One of the first things you learn when you become a software engineer is that you don’t “finish” things. And before your mind jumps to artistic metaphors like “Well, an artist never sees their work as finished”, we all know that we’re not held back out of some form of artistic integrity. Instead we’re plagued by security patches in the technology we’re leveraging, changing requirements from the product owners, people with different technology preferences coming/going from the team, the never ending waves of bugs, and the monstrous amount of technical debt that is looming behind every project. If you’re thinking, we actually don’t have a lot of bugs, then you need better QA; if you’re thinking we don’t have a lot of technical debt, then you’re not thinking about your code enough. No project is ever finished until it’s zero lines of code written down on a piece of paper, there’s always O&M, there’s always some patch.

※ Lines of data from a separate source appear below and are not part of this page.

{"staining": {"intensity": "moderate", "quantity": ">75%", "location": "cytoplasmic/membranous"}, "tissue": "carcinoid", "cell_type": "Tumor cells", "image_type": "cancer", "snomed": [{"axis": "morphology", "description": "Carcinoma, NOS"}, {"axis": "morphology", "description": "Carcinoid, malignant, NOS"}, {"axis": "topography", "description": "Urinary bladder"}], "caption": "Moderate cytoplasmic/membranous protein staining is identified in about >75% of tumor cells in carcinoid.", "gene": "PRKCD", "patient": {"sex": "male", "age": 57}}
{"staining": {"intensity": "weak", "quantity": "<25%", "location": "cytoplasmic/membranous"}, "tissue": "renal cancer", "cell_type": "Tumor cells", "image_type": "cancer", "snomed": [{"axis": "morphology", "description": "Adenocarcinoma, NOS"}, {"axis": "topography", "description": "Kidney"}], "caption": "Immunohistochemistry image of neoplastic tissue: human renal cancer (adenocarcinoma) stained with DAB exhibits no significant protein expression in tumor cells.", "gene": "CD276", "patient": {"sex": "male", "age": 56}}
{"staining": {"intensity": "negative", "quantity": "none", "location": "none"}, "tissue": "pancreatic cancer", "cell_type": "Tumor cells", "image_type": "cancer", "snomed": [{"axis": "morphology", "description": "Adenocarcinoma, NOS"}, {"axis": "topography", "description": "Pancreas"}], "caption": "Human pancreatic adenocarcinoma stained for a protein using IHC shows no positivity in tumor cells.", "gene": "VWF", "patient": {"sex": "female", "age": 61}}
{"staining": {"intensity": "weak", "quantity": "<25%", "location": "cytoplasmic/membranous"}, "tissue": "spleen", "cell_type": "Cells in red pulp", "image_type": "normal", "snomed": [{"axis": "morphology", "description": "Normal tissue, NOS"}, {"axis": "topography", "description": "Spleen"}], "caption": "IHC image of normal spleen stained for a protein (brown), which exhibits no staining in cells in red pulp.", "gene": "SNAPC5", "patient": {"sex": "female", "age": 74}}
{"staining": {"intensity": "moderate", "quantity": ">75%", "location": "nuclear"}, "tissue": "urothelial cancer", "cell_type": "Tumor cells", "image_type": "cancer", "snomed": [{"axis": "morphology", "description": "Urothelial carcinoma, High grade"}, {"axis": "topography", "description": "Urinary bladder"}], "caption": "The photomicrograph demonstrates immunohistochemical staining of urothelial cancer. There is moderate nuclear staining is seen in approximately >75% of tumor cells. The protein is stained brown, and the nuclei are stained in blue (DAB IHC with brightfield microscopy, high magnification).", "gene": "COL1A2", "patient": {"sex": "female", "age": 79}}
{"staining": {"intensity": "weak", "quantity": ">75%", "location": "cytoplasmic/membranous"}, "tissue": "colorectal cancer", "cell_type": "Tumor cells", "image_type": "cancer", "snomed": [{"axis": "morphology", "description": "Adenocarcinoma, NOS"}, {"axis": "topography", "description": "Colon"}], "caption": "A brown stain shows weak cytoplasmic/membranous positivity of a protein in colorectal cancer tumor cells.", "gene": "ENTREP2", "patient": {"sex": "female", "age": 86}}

I heard somewhere this idea of referring to our work as gardening. I’m not sure where I heard it, but it kind of stuck with me. I like the idea because it changes how we approach communicating about the work we do in the office. It’s much easier to make an argument to refactor code, why you need to perform O&M, or to explain why some things take longer than others, when you’ve never referred to your work with construction metaphors. If we start to say, “I’m laying down seeds” instead of “I’m building the initial framework”, we’ll have cause to go back and thin out the unnecessary functions and rearrange things in our “garden”. Or if we say, “I’m going to spend some time replanting these functions into a better environment” instead of “I’m going to build out these functions into another space”, we can avoid the question of “Why was it built there at all?”. And so on. I know that it’s not that simple, and it doesn’t fit every situation, but small culture shifts can have huge impacts over time. I’m going to try this one.